Weltmeisterschaft der Masters Schwimmer in Budapest 2017

Die Vorfreude auf meine erste Weltmeisterschaft in Ungarn war riesengroß. Am 15. August ging es von Frankfurt nach Budapest mit dem Flieger.
Leider war ich dieses mal die einzige Masters-Schwimmerin vom RSC nachdem wir in London letztes Jahr bei der EM vier Schwimmer und vier Begleiter waren.

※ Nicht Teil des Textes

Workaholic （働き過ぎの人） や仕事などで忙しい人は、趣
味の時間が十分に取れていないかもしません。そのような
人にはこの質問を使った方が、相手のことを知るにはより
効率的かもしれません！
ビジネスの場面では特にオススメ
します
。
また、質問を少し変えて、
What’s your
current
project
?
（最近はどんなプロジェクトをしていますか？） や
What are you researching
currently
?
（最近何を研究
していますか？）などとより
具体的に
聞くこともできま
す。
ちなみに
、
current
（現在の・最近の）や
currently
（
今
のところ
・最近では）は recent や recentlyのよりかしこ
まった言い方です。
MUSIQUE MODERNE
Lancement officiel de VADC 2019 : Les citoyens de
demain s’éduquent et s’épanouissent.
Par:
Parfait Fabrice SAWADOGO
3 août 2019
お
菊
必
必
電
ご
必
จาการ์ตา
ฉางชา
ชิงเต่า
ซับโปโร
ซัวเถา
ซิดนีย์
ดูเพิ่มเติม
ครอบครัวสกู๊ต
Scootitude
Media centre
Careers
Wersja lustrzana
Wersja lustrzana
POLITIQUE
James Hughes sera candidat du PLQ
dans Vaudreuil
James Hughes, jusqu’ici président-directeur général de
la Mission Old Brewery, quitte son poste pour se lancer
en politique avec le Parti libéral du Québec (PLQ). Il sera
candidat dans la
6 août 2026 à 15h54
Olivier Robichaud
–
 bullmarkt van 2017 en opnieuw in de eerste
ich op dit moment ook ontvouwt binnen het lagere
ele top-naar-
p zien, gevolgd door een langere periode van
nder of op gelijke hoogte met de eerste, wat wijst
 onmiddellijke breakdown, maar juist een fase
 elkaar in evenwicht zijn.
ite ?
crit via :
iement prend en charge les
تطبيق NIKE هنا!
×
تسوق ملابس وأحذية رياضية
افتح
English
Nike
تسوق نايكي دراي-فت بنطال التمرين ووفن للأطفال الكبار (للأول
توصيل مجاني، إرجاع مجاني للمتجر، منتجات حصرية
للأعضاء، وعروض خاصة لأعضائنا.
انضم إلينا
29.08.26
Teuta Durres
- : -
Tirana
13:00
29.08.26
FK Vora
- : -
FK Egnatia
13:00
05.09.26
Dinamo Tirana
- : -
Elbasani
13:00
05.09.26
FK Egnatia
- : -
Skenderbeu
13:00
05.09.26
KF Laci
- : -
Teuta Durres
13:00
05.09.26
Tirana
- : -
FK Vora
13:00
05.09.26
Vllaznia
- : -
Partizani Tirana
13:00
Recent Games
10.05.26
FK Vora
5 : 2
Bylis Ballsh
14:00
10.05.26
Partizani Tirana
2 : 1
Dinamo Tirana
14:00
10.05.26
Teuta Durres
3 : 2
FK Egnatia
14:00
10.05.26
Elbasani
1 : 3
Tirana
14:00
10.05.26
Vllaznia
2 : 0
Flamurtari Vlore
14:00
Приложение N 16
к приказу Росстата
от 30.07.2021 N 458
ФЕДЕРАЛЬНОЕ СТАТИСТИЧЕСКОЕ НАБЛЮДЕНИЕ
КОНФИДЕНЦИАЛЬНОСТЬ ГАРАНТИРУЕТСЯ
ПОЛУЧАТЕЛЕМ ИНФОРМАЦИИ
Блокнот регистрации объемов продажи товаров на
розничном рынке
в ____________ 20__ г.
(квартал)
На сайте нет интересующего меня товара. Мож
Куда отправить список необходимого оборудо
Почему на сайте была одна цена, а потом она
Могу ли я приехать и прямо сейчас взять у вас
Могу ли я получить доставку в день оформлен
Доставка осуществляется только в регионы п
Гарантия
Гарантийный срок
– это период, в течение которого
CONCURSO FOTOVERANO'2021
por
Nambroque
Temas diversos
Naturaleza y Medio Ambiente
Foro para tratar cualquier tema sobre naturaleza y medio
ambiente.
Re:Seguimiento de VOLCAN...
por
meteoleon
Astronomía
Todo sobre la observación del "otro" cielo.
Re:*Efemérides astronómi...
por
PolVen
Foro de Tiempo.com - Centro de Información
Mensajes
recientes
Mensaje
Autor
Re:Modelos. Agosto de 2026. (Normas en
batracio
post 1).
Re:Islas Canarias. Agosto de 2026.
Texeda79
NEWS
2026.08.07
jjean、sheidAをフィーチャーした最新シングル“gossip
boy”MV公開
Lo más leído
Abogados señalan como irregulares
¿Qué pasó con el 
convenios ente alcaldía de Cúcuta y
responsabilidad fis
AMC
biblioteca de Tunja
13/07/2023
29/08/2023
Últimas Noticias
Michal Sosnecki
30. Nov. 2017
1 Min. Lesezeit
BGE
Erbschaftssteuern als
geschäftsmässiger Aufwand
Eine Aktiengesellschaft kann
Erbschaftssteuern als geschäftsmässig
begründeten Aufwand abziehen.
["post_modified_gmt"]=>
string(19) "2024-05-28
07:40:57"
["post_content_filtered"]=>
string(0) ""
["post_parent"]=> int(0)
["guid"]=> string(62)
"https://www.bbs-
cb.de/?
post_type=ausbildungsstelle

Die Schwimmpaläste in Budapest

Gleich am ersten Tag in Budapest habe ich mir die tollen Schwimmstätten angeschaut und mit Begeisterung festgestellt, dass es zwei Sportkomplexe für die Wettkämpfe gab. Zum einen die neu erbaute Duna Arena direkt an der Donau und außerdem den Alfred-Hajos Schwimmkomplex auf der Magareteninsel in der Donau. Die beiden Anlagen boten massig Platz zum Ein- und Ausschwimmen und es standen sogar noch extra Becken zur Verfügung. Direkt nach den Wettkämpfen durfte in den Pools sogar trainiert werden. Es gab jeweils eine riesige Fan-Zone, die mit großen Video-Wänden zur Live-Übertragung der Wettkämpfe ausgestattet war. Sowieso gab es überall in den Call-Rooms und in den Außenbereichen Video-Live-Übertragungen, damit alle die Wettkämpfe verfolgen konnten.

Super Organisation

Die Organisation der Masters-Weltmeisterschaft war tadellos. Die Wettkämpfe waren schon am frühen Nachmittag vorbei, sodass man noch genügend Zeit hatte sich die Stadt anzuschauen, zu shoppen, zu baden oder die Sonne zu genießen. Es herrschte nämlich Traumwetter in der ganzen Woche. Die WM-Teilnehmer durften alle öffentlichen Verkehrsmittel kostenlos nutzen.

Wettkampf

Ich durfte in allen 4 Wettkampf-Pools je ein Mal schwimmen. Es war nach Altersklassen aufgeteilt, sodass jeder in der große Duna Arena und auch auf der idyllischen Magareteninsel geschwommen ist. Mit meinen Wettkampfergebnissen in 50m Delphin, 200m Lagen, 100m Rücken und 50m Rücken bin ich zufrieden. Mit Platz 33 in 100m Rücken lag ich genau im Mittelfeld.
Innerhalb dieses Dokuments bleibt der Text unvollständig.